Allele-specific genome editing of imprinting genes by preferentially targeting non-methylated loci using Staphylococcus aureus Cas9 (SaCas9)

Yajing Liu; Jianan Li; Changyang Zhou; Bin Meng; Yu Wei; Guang Yang; Zongyang Lu; Qingmei Shen; Yu Zhang; Hui Yang; Yunbo Qiao

doi:10.1016/j.scib.2019.08.023

Allele-specific genome editing of imprinting genes by preferentially targeting non-methylated loci using Staphylococcus aureus Cas9 (SaCas9)

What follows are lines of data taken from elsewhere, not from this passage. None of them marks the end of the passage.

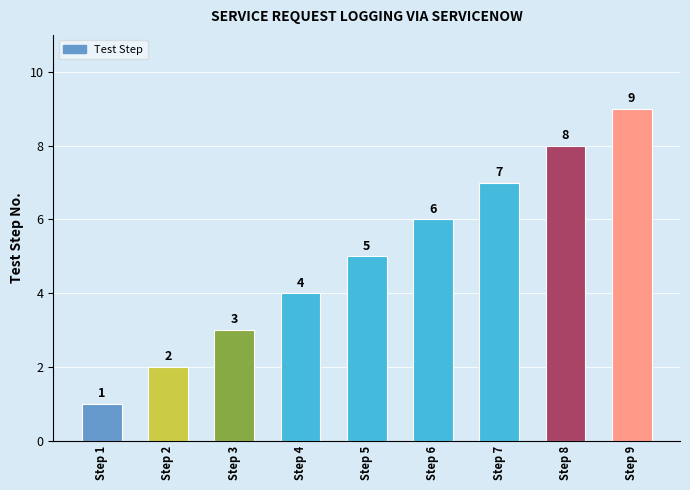

At which category does the chart reach its minimum across all series?

Step 1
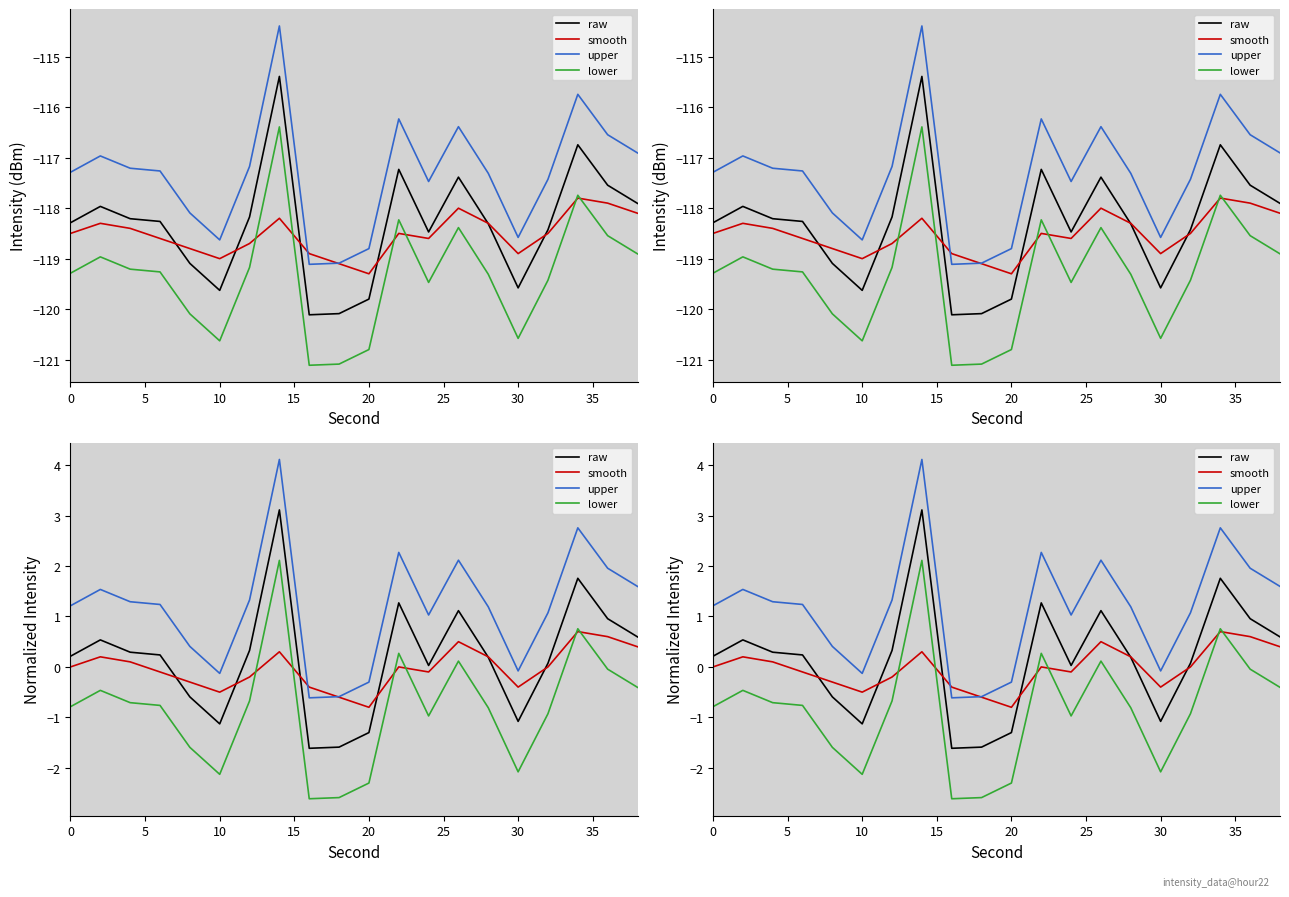

What is the difference between the highest and lowest values at 20?

2.0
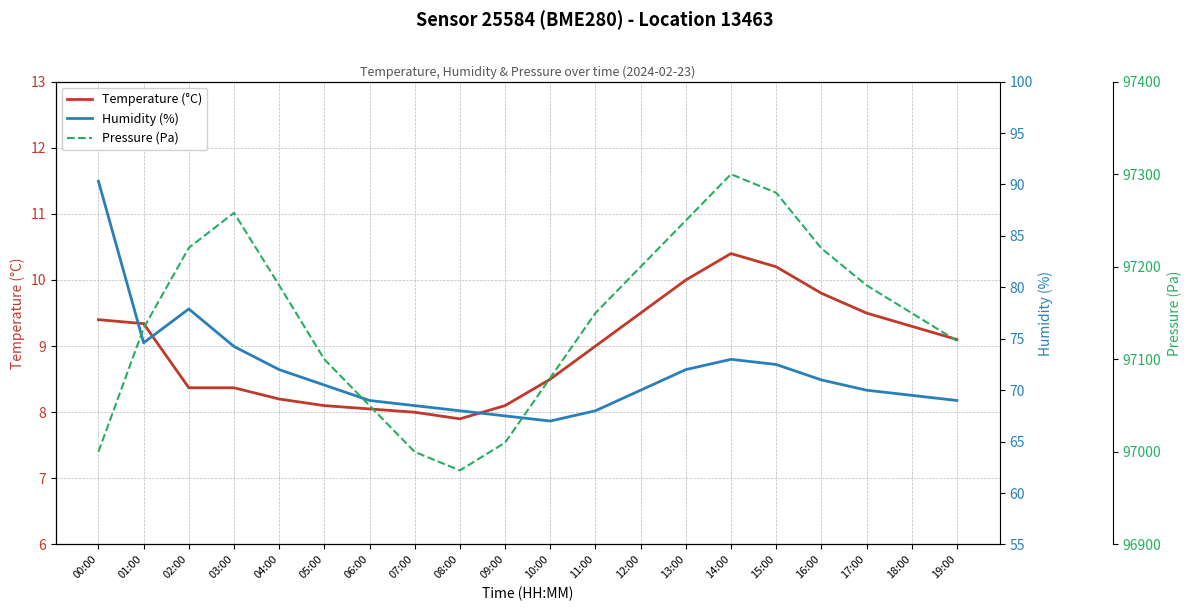

True or false: Humidity (%) and Pressure (Pa) cross at least once.

False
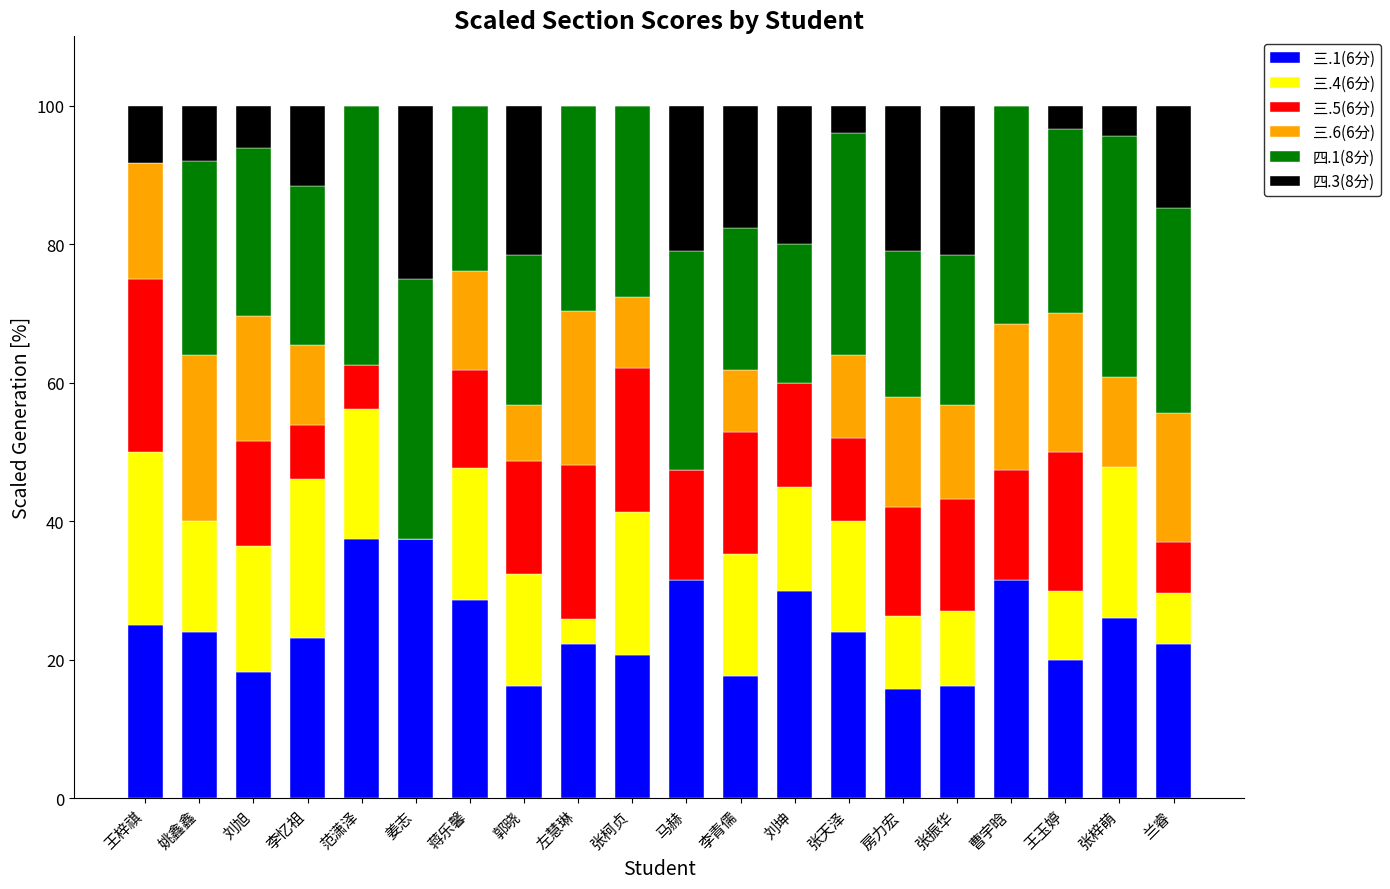

Is it true that 三.1(6分) equals 6.4 at 张天泽?

False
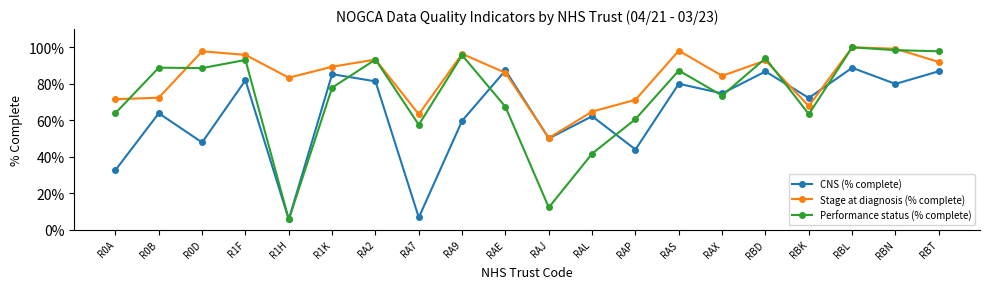

At which category is the sum across all series the highest?

RBL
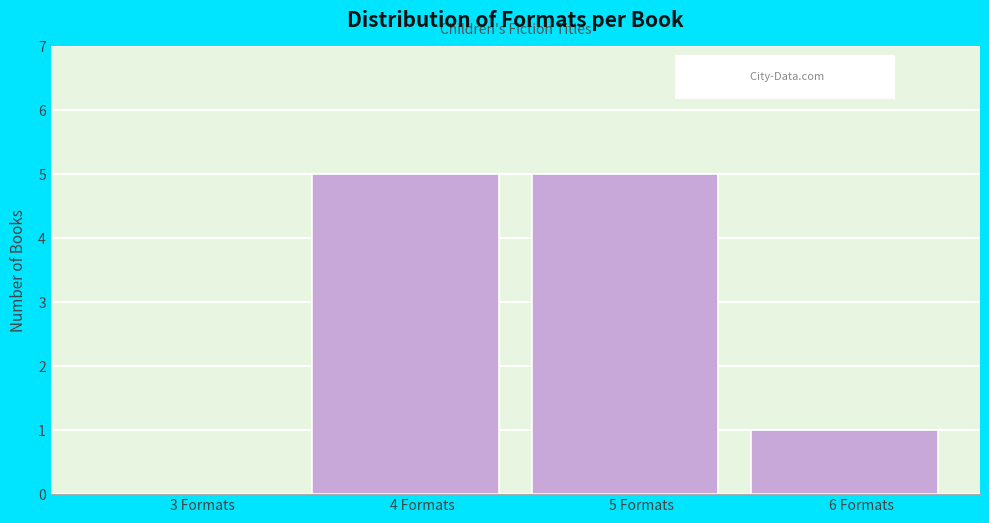

Reading left to right, list all the values displayed in this chart.

3 Formats=0	4 Formats=5	5 Formats=5	6 Formats=1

Sci Bull (Beijing). 2019 Nov 15;64(21):1592-1600. doi: 10.1016/j.scib.2019.08.023. Epub 2019 Aug 22.

Authors

Yajing Liu¹, Jianan Li¹, Changyang Zhou², Bin Meng³, Yu Wei², Guang Yang¹, Zongyang Lu¹, Qingmei Shen⁴, Yu Zhang⁵, Hui Yang⁶, Yunbo Qiao⁷

Affiliations

¹ School of Life Science and Technology, ShanghaiTech University, Shanghai 201210, China; Institute of Biochemistry and Cell Biology, Chinese Academy of Sciences, Shanghai 200031, China; University of Chinese Academy of Sciences, Beijing 100049, China.
² University of Chinese Academy of Sciences, Beijing 100049, China; Institute of Neuroscience, State Key Laboratory of Neuroscience, Key Laboratory of Primate Neurobiology, CAS Center for Excellence in Brain Science and Intelligence Technology, Shanghai Institutes for Biological Sciences, Chinese Academy of Sciences, Shanghai 200031, China.
³ Shanghai Institute for Advanced Immunochemical Studies, ShanghaiTech University, Shanghai 200031, China.
⁴ Precise Genome Engineering Center, School of Life Sciences, Guangzhou University, Guangzhou 510006, China.
⁵ School of Life Science and Technology, ShanghaiTech University, Shanghai 201210, China.
⁶ Institute of Neuroscience, State Key Laboratory of Neuroscience, Key Laboratory of Primate Neurobiology, CAS Center for Excellence in Brain Science and Intelligence Technology, Shanghai Institutes for Biological Sciences, Chinese Academy of Sciences, Shanghai 200031, China. Electronic address: huiyang@ion.ac.cn.
⁷ Precise Genome Engineering Center, School of Life Sciences, Guangzhou University, Guangzhou 510006, China. Electronic address: ybqiao@gzhu.edu.cn.

PMID: 36659571
DOI: 10.1016/j.scib.2019.08.023

Abstract

Allele-specific DNA methylation is the most important imprinting marker localized to differentially methylated regions (DMRs), and aberrant genomic imprinted DNA methylation is associated with some human diseases, including Prader-Willi syndrome and cancer. Thus, the development of an effective strategy for the precise editing of allele-specific methylated genes is essential for the functional clarification of imprinting elements and the correction of imprinting disorders in human diseases. To discover a feasible allele-specific genome editing tool based on the CRISPR/Cas system, which is an efficient gene-targeting technique in various organisms, we examined the targeting efficiency of Staphylococcus aureus Cas9 (SaCas9) and Streptococcus pyogenes Cas9 (SpCas9) in response to DNA methylation interference. We found that the targeting efficiency of SaCas9, but not SpCas9, was enhanced by targeted DNA demethylation using the dCas9-Tet1 catalytic domain (CD) but suppressed by targeted DNA methylation using Dnmt3l-Dnmt3a-dCas9. An in vitro cleavage assay further demonstrated that SaCas9 nuclease activity was inhibited by 5-methylcytosine (5mC) in a synthesized CpG-containing context. Further analysis with ChIP-Q-PCR demonstrated that the non-methylated sequence targeting of SaCas9 depends on the binding preference of SaCas9 to non-methylated sequences. Taking advantage of this feature of SaCas9, we have successfully obtained non-methylated allele-biased targeted embryos/mice for two imprinting genes, H19 and Snrpn, with relatively high efficiencies of 28.6% and 47.4%, respectively. These results indicate that the targeting efficiency of SaCas9 was strongly reduced by DNA methylation. By using SaCas9, we successfully achieved allele-specific genome editing of imprinting genes by preferentially targeting non-methylated loci.

Keywords: Allele-specific; DNA methylation; Imprinting gene; SaCas9.